Tf.extract_image_patches in pytorch

ptrblck · April 28, 2019, 9:33pm

I’m not sure why the method is called extract_image_patches if you won’t get the patches, but apparently a view of [batch_size, height, width, channels*kernel_height*kernel_width].
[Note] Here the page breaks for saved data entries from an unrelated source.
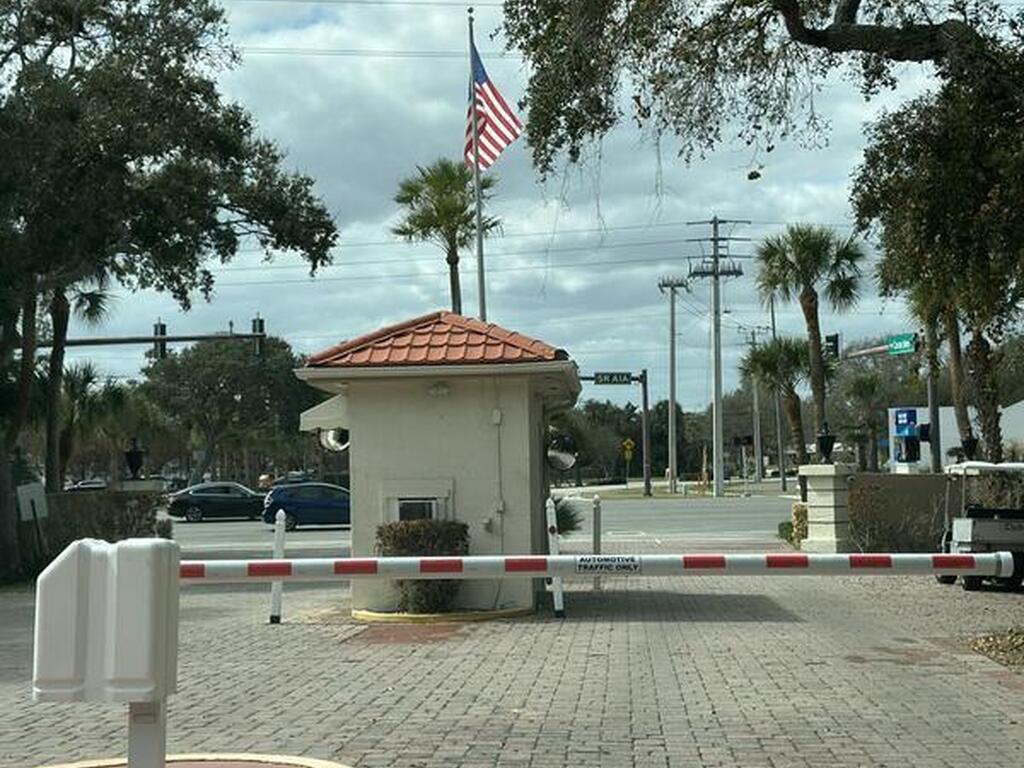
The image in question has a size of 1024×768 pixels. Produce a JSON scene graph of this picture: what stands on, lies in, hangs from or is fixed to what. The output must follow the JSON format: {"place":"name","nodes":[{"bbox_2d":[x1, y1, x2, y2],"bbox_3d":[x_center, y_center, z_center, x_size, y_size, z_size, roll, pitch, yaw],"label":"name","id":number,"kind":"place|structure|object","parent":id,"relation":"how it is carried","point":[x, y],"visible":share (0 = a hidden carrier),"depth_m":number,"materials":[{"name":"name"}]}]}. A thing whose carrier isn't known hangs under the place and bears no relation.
{"place":"outdoors","nodes":[
{"label":"outdoors","id":0,"kind":"place"},
{"bbox_2d":[18,484,167,569],"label":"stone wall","id":1,"kind":"structure","parent":0,"point":[77,500],"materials":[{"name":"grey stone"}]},
{"bbox_2d":[16,482,48,522],"bbox_3d":[-7.730,2.034,24.481,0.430,0.861,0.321,-1,-2,4],"label":"white sign","id":2,"kind":"object","parent":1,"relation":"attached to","point":[24,491],"visible":0.9,"depth_m":24.44,"materials":[{"name":"white metal"}]},
{"bbox_2d":[168,490,793,558],"label":"road","id":3,"kind":"structure","parent":0,"point":[308,538],"materials":[{"name":"grey asphalt"}]},
{"bbox_2d":[165,482,267,523],"label":"dark car","id":4,"kind":"object","parent":3,"relation":"on","point":[206,502],"visible":0.94,"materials":[{"name":"metal"}]},
{"bbox_2d":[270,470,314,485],"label":"car","id":5,"kind":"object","parent":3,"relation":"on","point":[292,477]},
{"bbox_2d":[260,480,351,530],"label":"blue car","id":6,"kind":"object","parent":3,"relation":"on","point":[308,500],"visible":0.8,"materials":[{"name":"blue metal"}]},
{"bbox_2d":[0,0,1000,406],"label":"sky","id":7,"kind":"structure","parent":0,"point":[391,310],"materials":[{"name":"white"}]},
{"bbox_2d":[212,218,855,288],"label":"power lines","id":8,"kind":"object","parent":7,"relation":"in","point":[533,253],"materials":[{"name":"black metal"}]},
{"bbox_2d":[1,566,1023,767],"label":"brick pavement","id":9,"kind":"structure","parent":0,"point":[692,693],"materials":[{"name":"brick"}]},
{"bbox_2d":[32,538,180,767],"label":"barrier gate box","id":10,"kind":"object","parent":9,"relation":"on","point":[157,549],"visible":0.99,"depth_m":5.59,"materials":[{"name":"white plastic"}]},
{"bbox_2d":[182,550,1021,582],"bbox_3d":[0.273,0.887,7.381,5.158,0.140,0.168,-1,-2,4],"label":"barrier arm","id":11,"kind":"object","parent":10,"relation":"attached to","point":[552,573],"visible":0.93,"depth_m":7.36},
{"bbox_2d":[576,554,640,573],"bbox_3d":[0.497,0.949,7.978,0.466,0.101,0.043,-1,-2,4],"label":"sign","id":12,"kind":"object","parent":11,"relation":"attached to","point":[622,560],"visible":0.97,"depth_m":7.97,"materials":[{"name":"white"}]},
{"bbox_2d":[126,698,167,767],"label":"post","id":13,"kind":"object","parent":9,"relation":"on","point":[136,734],"visible":0.66,"depth_m":5.62,"materials":[{"name":"metal"}]},
{"bbox_2d":[12,752,354,767],"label":"curb","id":14,"kind":"structure","parent":9,"relation":"in","point":[259,764],"depth_m":8.14,"materials":[{"name":"beige concrete"}]},
{"bbox_2d":[268,509,285,623],"bbox_3d":[-2.446,1.908,15.888,0.138,1.134,0.165,-1,-2,4],"label":"bollard","id":15,"kind":"object","parent":9,"relation":"on","point":[278,532],"visible":0.87,"depth_m":15.84,"materials":[{"name":"white metal"}]},
{"bbox_2d":[376,518,469,612],"bbox_3d":[-0.881,1.838,15.373,1.082,0.957,0.916,-1,-2,4],"label":"shrub","id":16,"kind":"object","parent":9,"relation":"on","point":[395,536],"visible":0.63,"depth_m":15.13,"materials":[{"name":"green plant"}]},
{"bbox_2d":[291,309,579,616],"bbox_3d":[-0.723,0.906,17.365,2.978,3.357,3.481,-1,-2,4],"label":"guard booth","id":17,"kind":"object","parent":9,"relation":"on","point":[452,405],"visible":0.8,"depth_m":16.34,"materials":[{"name":"paint"}]},
{"bbox_2d":[298,394,348,438],"bbox_3d":[-1.819,0.325,16.533,0.760,0.527,1.732,-1,-2,4],"label":"awning","id":18,"kind":"object","parent":17,"relation":"attached to","point":[316,409],"visible":0.36,"depth_m":15.87,"materials":[{"name":"white"}]},
{"bbox_2d":[318,425,350,452],"bbox_3d":[-1.863,0.545,16.288,0.490,0.384,0.476,-1,-2,4],"label":"convex mirror","id":19,"kind":"object","parent":17,"relation":"attached to","point":[336,435],"visible":0.6,"depth_m":16.19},
{"bbox_2d":[381,488,452,523],"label":"window","id":20,"kind":"structure","parent":17,"relation":"in","point":[433,515],"depth_m":15.12,"materials":[{"name":"glass"}]},
{"bbox_2d":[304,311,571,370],"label":"tile roof","id":21,"kind":"object","parent":17,"relation":"on","point":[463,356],"visible":0.55,"depth_m":15.43,"materials":[{"name":"tile"}]},
{"bbox_2d":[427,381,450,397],"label":"wall lamp","id":22,"kind":"object","parent":17,"relation":"attached to","point":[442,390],"visible":0.94,"depth_m":15.80,"materials":[{"name":"white"}]},
{"bbox_2d":[546,432,577,471],"bbox_3d":[0.557,0.810,17.956,0.477,0.524,0.543,-1,-2,4],"label":"convex mirror","id":23,"kind":"object","parent":17,"relation":"attached to","point":[560,454],"visible":0.86,"depth_m":17.86,"materials":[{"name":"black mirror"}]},
{"bbox_2d":[351,603,532,623],"bbox_3d":[-0.832,2.396,16.047,2.096,0.090,1.793,-1,-2,4],"label":"curb","id":24,"kind":"structure","parent":9,"relation":"on","point":[435,616],"depth_m":15.48,"materials":[{"name":"yellow paint"}]},
{"bbox_2d":[545,497,564,616],"bbox_3d":[0.449,1.813,15.903,0.149,1.208,0.209,-1,-2,4],"label":"bollard","id":25,"kind":"object","parent":9,"relation":"on","point":[556,594],"visible":0.92,"depth_m":15.85,"materials":[{"name":"white metal"}]},
{"bbox_2d":[591,494,602,589],"bbox_3d":[1.129,2.122,20.233,0.142,1.271,0.159,-1,-2,4],"label":"bollard","id":26,"kind":"object","parent":9,"relation":"on","point":[596,523],"visible":0.86,"depth_m":20.19,"materials":[{"name":"metal"}]},
{"bbox_2d":[935,458,1023,591],"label":"golf cart","id":27,"kind":"object","parent":9,"relation":"on","point":[967,530],"visible":0.78,"depth_m":18.02,"materials":[{"name":"metal"}]},
{"bbox_2d":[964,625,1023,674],"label":"bed","id":28,"kind":"object","parent":9,"relation":"on","point":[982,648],"visible":0.78,"depth_m":12.38,"materials":[{"name":"brown"}]},
{"bbox_2d":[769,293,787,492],"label":"pole","id":29,"kind":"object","parent":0,"point":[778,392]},
{"bbox_2d":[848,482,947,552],"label":"hedge","id":30,"kind":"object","parent":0,"point":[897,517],"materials":[{"name":"brown plant"}]},
{"bbox_2d":[845,470,954,554],"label":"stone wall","id":31,"kind":"structure","parent":0,"point":[925,478],"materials":[{"name":"stone"}]},
{"bbox_2d":[886,401,1023,470],"label":"white building","id":32,"kind":"structure","parent":0,"point":[923,409],"materials":[{"name":"white paint"}]},
{"label":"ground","id":33,"kind":"structure","parent":0},
{"bbox_2d":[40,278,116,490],"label":"palm tree","id":34,"kind":"object","parent":33,"relation":"on","point":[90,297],"visible":0.42,"depth_m":37.07,"materials":[{"name":"plant"}]},
{"bbox_2d":[64,478,108,493],"label":"car","id":35,"kind":"object","parent":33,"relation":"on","point":[100,485],"visible":0.35,"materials":[{"name":"metal"}]},
{"bbox_2d":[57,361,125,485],"label":"palm tree","id":36,"kind":"object","parent":33,"relation":"on","point":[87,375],"visible":0.69,"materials":[{"name":"green plant"}]},
{"bbox_2d":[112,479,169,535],"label":"stone pillar","id":37,"kind":"structure","parent":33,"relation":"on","point":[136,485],"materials":[{"name":"grey stone"}]},
{"bbox_2d":[124,436,144,480],"bbox_3d":[-6.735,1.357,27.136,0.464,0.847,0.480,-1,-2,4],"label":"urn","id":38,"kind":"object","parent":37,"relation":"on","point":[134,454],"visible":0.98,"depth_m":27.01,"materials":[{"name":"black metal"}]},
{"bbox_2d":[42,332,276,347],"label":"traffic signal pole","id":39,"kind":"object","parent":33,"relation":"on","point":[71,343],"visible":0.68,"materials":[{"name":"metal"}]},
{"bbox_2d":[152,321,167,360],"bbox_3d":[-9.015,-1.087,38.767,0.390,1.265,0.531,-1,-2,4],"label":"traffic light","id":40,"kind":"object","parent":39,"relation":"attached to","point":[155,330],"visible":0.76,"depth_m":38.57,"materials":[{"name":"black metal"}]},
{"bbox_2d":[251,316,265,359],"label":"traffic light","id":41,"kind":"object","parent":39,"relation":"attached to","point":[261,321],"visible":0.7,"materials":[{"name":"black metal"}]},
{"bbox_2d":[0,0,340,585],"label":"tree","id":42,"kind":"object","parent":33,"relation":"on","point":[28,13],"visible":0.99,"depth_m":21.64,"materials":[{"name":"plant"}]},
{"bbox_2d":[140,333,321,483],"label":"tree","id":43,"kind":"object","parent":33,"relation":"on","point":[210,384],"visible":0.83,"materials":[{"name":"green plant"}]},
{"bbox_2d":[389,158,498,318],"label":"palm tree","id":44,"kind":"object","parent":33,"relation":"on","point":[452,231],"visible":0.71,"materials":[{"name":"plant"}]},
{"bbox_2d":[467,1,486,320],"bbox_3d":[-0.526,-1.802,23.439,0.256,8.383,0.341,-1,-2,4],"label":"flagpole","id":45,"kind":"object","parent":33,"relation":"on","point":[480,248],"visible":0.55,"depth_m":23.47,"materials":[{"name":"silver metal"}]},
{"bbox_2d":[465,48,521,170],"bbox_3d":[-0.320,-3.894,21.377,0.978,1.902,1.248,-1,-2,4],"label":"american flag","id":46,"kind":"object","parent":45,"relation":"attached to","point":[484,145],"visible":0.71,"depth_m":21.47,"materials":[{"name":"fabric"}]},
{"bbox_2d":[551,494,583,537],"bbox_3d":[0.541,2.125,22.299,1.208,1.154,1.328,-1,-2,4],"label":"shrub","id":47,"kind":"object","parent":33,"relation":"on","point":[571,523],"visible":0.39,"depth_m":22.15,"materials":[{"name":"green plant"}]},
{"bbox_2d":[582,370,652,498],"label":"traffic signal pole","id":48,"kind":"object","parent":33,"relation":"on","point":[645,396],"visible":0.76,"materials":[{"name":"metal"}]},
{"bbox_2d":[593,371,632,385],"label":"street sign","id":49,"kind":"object","parent":48,"relation":"attached to","point":[620,375],"visible":0.98,"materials":[{"name":"green metal"}]},
{"bbox_2d":[620,437,634,464],"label":"yellow sign","id":50,"kind":"object","parent":33,"relation":"on","point":[628,446],"visible":0.92,"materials":[{"name":"yellow metal"}]},
{"bbox_2d":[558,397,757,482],"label":"trees","id":51,"kind":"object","parent":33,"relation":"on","point":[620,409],"visible":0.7,"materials":[{"name":"green plant"}]},
{"bbox_2d":[656,273,687,492],"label":"utility pole","id":52,"kind":"object","parent":33,"relation":"on","point":[673,356],"visible":0.98,"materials":[{"name":"concrete"}]},
{"bbox_2d":[685,216,747,497],"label":"utility pole","id":53,"kind":"object","parent":33,"relation":"on","point":[719,476],"visible":0.98,"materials":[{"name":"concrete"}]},
{"bbox_2d":[742,327,766,481],"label":"utility pole","id":54,"kind":"object","parent":33,"relation":"on","point":[755,401],"visible":0.84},
{"bbox_2d":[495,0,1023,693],"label":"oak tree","id":55,"kind":"object","parent":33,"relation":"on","point":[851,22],"visible":0.99,"depth_m":12.58,"materials":[{"name":"plant"}]},
{"bbox_2d":[738,333,808,482],"label":"palm tree","id":56,"kind":"object","parent":33,"relation":"on","point":[768,362],"visible":0.81,"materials":[{"name":"plant"}]},
{"bbox_2d":[787,502,808,547],"bbox_3d":[5.441,2.672,27.918,0.689,1.026,0.796,-1,-2,4],"label":"shrub","id":57,"kind":"object","parent":33,"relation":"on","point":[804,510],"visible":0.51,"depth_m":27.73,"materials":[{"name":"plant"}]},
{"bbox_2d":[754,224,865,464],"label":"palm tree","id":58,"kind":"object","parent":33,"relation":"on","point":[806,313],"visible":0.91,"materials":[{"name":"plant"}]},
{"bbox_2d":[797,463,851,555],"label":"stone pillar","id":59,"kind":"structure","parent":33,"relation":"on","point":[821,500],"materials":[{"name":"stone"}]},
{"bbox_2d":[816,424,835,464],"bbox_3d":[5.049,0.973,24.437,0.418,0.693,0.428,-1,-2,4],"label":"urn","id":60,"kind":"object","parent":59,"relation":"on","point":[830,448],"visible":0.99,"depth_m":24.32,"materials":[{"name":"black metal"}]},
{"bbox_2d":[841,370,886,471],"label":"palm tree","id":61,"kind":"object","parent":33,"relation":"on","point":[863,388],"visible":0.84,"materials":[{"name":"green plant"}]},
{"bbox_2d":[891,407,921,466],"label":"blue sign","id":62,"kind":"object","parent":33,"relation":"on","point":[914,411],"visible":0.89,"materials":[{"name":"blue"}]},
{"bbox_2d":[923,326,942,470],"bbox_3d":[10.756,1.037,38.814,0.646,5.399,0.742,-1,-2,4],"label":"traffic light pole","id":63,"kind":"object","parent":33,"relation":"on","point":[936,409],"visible":0.58,"depth_m":38.73,"materials":[{"name":"grey metal"}]},
{"bbox_2d":[825,333,840,360],"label":"traffic light","id":64,"kind":"object","parent":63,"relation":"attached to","point":[832,340],"visible":0.83,"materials":[{"name":"black metal"}]},
{"bbox_2d":[886,332,916,355],"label":"street sign","id":65,"kind":"object","parent":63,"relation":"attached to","point":[897,345],"visible":0.8,"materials":[{"name":"green metal"}]},
{"bbox_2d":[902,272,970,466],"bbox_3d":[10.940,-0.724,38.352,2.675,8.538,3.295,-1,-2,4],"label":"palm tree","id":66,"kind":"object","parent":33,"relation":"on","point":[933,321],"visible":0.4,"depth_m":38.18,"materials":[{"name":"plant"}]},
{"bbox_2d":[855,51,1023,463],"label":"tree","id":67,"kind":"object","parent":33,"relation":"on","point":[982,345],"visible":0.82,"depth_m":23.45,"materials":[{"name":"plant"}]},
{"bbox_2d":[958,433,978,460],"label":"urn","id":68,"kind":"object","parent":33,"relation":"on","point":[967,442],"visible":0.72,"depth_m":25.41,"materials":[{"name":"black"}]}
]}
However, this code should yield the same result in PyTorch:

import torch
import torch.nn.functional as F

batch_size = 128
channels = 16
height, width = 32, 32
x = torch.randn(batch_size, channels, height, width)

kh, kw = 3, 3
dh, dw = 1, 1

# Pad tensor to get the same output
x = F.pad(x, (1, 1, 1, 1))

# get all image windows of size (kh, kw) and stride (dh, dw)
patches = x.unfold(2, kh, dh).unfold(3, kw, dw)
print(patches.shape)  # [128, 16, 32, 32, 3, 3]
# Permute so that channels are next to patch dimension
patches = patches.permute(0, 2, 3, 1, 4, 5).contiguous()  # [128, 32, 32, 16, 3, 3]
# View as [batch_size, height, width, channels*kh*kw]
patches = patches.view(*patches.size()[:3], -1)
print(patches.shape)
> torch.Size([128, 32, 32, 144])

Note that in PyTorch the channel dimension is in dim1, so I changed your input shape to match the PyTorch conversion.